→ **DATASET**
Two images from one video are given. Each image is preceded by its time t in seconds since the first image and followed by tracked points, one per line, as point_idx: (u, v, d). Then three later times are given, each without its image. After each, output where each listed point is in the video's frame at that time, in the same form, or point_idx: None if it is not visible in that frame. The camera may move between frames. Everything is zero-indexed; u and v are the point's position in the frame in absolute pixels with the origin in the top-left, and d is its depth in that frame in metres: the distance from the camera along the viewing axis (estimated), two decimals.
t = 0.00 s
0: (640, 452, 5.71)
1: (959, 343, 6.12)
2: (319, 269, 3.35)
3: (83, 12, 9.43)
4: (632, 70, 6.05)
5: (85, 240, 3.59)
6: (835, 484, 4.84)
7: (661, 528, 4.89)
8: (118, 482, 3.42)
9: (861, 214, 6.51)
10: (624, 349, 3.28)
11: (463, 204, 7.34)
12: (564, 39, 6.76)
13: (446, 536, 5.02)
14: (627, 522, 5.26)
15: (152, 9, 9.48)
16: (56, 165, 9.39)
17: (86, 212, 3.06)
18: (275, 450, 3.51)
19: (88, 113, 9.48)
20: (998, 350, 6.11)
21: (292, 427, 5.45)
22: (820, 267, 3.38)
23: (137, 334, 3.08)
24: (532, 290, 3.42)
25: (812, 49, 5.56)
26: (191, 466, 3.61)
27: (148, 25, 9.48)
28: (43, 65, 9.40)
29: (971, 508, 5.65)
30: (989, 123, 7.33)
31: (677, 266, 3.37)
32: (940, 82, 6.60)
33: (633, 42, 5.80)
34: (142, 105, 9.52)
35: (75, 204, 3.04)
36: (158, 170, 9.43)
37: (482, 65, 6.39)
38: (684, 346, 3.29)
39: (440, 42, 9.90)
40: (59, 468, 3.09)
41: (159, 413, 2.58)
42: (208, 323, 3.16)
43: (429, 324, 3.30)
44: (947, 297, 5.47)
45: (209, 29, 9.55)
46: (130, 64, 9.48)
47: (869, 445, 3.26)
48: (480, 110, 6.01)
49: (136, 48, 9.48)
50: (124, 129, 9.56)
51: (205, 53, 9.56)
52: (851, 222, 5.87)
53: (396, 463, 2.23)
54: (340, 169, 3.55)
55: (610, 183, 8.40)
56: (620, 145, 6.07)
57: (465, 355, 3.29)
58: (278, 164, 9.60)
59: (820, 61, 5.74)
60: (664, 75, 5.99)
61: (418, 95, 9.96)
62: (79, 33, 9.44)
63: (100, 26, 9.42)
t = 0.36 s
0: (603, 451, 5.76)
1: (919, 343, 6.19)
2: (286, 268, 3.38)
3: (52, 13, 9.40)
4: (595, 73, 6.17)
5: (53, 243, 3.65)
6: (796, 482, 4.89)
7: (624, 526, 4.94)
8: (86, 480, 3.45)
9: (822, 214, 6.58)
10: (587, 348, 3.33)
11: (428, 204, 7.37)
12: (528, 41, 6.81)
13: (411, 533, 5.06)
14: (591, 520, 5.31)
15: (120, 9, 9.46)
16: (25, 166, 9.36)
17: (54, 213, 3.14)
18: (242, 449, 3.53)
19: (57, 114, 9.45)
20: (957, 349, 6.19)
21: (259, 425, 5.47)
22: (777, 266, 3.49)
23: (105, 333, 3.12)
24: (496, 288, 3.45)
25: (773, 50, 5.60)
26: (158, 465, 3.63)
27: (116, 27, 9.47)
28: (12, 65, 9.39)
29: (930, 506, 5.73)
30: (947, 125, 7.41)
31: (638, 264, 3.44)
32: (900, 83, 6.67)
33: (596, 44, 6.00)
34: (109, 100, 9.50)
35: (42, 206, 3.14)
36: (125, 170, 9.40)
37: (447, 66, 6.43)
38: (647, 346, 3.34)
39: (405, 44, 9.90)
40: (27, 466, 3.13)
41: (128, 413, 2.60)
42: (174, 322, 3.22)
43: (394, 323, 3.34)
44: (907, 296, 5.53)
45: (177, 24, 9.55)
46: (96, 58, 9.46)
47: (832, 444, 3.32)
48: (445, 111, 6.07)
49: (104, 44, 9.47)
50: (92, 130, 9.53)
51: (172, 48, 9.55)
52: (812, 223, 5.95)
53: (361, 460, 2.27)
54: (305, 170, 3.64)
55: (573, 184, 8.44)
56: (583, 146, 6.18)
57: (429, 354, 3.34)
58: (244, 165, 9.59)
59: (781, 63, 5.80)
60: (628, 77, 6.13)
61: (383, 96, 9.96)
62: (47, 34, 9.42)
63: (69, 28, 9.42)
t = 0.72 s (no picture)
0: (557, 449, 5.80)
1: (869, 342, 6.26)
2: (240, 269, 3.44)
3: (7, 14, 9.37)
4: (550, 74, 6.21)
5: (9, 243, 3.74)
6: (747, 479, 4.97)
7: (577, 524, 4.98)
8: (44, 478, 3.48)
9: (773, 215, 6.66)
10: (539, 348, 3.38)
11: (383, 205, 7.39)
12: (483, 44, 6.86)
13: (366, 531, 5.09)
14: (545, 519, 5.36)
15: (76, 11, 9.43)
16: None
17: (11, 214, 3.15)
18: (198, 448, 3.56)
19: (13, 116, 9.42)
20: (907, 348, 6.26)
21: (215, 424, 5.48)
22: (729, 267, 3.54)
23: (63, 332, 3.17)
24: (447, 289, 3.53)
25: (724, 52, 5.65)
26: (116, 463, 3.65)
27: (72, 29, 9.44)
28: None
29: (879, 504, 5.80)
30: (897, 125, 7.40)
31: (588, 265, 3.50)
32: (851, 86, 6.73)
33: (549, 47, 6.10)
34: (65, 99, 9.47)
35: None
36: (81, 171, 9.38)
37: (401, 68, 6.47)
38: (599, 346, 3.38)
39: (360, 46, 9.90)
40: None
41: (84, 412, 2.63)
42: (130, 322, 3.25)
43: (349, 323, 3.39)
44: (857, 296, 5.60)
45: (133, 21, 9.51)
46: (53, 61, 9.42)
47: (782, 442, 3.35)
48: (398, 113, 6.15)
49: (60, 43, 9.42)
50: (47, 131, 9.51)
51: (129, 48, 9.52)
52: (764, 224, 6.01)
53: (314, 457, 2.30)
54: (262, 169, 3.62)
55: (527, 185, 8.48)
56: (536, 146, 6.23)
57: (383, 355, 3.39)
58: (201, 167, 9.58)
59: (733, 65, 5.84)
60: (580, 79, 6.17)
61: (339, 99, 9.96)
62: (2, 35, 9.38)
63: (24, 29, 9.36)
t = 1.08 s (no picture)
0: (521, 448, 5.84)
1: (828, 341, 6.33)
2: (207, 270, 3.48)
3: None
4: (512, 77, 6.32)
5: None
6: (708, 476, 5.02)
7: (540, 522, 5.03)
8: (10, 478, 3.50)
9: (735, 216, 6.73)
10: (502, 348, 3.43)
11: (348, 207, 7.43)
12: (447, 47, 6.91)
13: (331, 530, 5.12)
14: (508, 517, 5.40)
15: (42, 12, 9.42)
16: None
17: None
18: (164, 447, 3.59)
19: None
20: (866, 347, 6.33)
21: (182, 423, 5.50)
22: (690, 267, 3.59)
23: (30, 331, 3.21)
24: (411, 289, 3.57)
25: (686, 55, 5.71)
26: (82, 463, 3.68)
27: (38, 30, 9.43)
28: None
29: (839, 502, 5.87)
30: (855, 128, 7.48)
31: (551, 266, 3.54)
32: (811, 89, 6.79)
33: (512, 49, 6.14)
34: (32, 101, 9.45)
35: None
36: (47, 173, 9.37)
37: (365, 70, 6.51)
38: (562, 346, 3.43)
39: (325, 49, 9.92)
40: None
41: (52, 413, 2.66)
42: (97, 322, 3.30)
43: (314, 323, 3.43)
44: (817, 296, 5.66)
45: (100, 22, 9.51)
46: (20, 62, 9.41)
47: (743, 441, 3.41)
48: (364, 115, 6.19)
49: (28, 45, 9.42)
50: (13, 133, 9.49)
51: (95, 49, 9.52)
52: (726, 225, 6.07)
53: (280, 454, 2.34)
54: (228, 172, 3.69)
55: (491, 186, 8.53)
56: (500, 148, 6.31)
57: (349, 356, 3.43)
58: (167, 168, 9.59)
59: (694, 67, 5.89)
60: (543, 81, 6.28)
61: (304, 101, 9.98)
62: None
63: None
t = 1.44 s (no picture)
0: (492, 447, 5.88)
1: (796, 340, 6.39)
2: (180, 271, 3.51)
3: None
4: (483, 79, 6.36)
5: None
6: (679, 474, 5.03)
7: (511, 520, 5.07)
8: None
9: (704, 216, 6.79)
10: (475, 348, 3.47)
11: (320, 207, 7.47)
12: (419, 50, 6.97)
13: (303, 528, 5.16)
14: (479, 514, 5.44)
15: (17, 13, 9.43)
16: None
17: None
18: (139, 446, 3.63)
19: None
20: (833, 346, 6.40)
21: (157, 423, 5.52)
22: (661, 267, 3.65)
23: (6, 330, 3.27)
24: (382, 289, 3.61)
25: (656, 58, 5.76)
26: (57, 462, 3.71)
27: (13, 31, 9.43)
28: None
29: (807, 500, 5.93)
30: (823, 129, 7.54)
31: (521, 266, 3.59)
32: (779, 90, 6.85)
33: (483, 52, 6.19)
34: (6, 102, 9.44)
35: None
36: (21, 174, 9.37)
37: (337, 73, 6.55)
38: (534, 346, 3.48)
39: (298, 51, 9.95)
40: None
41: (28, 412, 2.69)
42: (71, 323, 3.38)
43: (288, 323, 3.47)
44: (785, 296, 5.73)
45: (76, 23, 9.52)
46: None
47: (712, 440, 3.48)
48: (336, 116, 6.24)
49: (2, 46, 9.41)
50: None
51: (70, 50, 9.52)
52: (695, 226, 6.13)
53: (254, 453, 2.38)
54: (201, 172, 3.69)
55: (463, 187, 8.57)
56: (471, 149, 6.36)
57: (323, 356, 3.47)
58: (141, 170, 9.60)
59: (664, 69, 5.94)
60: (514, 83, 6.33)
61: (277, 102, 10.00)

→ **INSTRUCTIONS TO FOLLOW**
Check each line of the data for the string "picture" and state how many lines contain it, without any other output.

→ **SOLUTION TO THIS TASK**
3